:: Task goal ::
The job is to find each line in the entries holding the string "such" and copy that line.

:: Information supplied ::
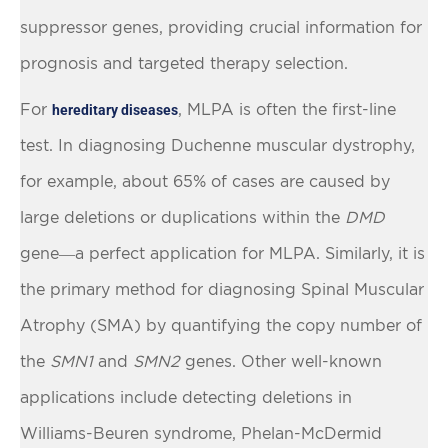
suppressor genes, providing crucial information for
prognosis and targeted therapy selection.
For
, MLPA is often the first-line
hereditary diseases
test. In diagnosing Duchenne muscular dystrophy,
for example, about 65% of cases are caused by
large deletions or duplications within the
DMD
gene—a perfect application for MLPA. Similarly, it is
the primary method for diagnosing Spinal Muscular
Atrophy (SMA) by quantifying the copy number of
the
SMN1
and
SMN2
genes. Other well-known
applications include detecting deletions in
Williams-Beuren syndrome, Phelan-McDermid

==

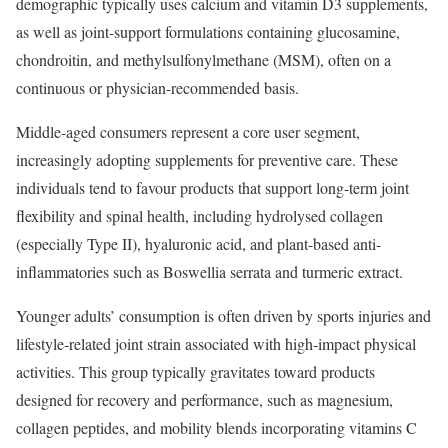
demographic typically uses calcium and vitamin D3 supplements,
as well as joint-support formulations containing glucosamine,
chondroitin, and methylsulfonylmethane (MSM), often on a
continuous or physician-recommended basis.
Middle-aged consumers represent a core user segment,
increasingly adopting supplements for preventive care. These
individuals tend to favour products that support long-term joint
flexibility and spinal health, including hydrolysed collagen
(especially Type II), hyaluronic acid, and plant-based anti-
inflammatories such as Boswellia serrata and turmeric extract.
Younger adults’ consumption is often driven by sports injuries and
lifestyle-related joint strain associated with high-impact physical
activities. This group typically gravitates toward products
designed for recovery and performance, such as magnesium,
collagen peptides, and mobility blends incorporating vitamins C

:: Reply ::
inflammatories such as Boswellia serrata and turmeric extract.
designed for recovery and performance, such as magnesium,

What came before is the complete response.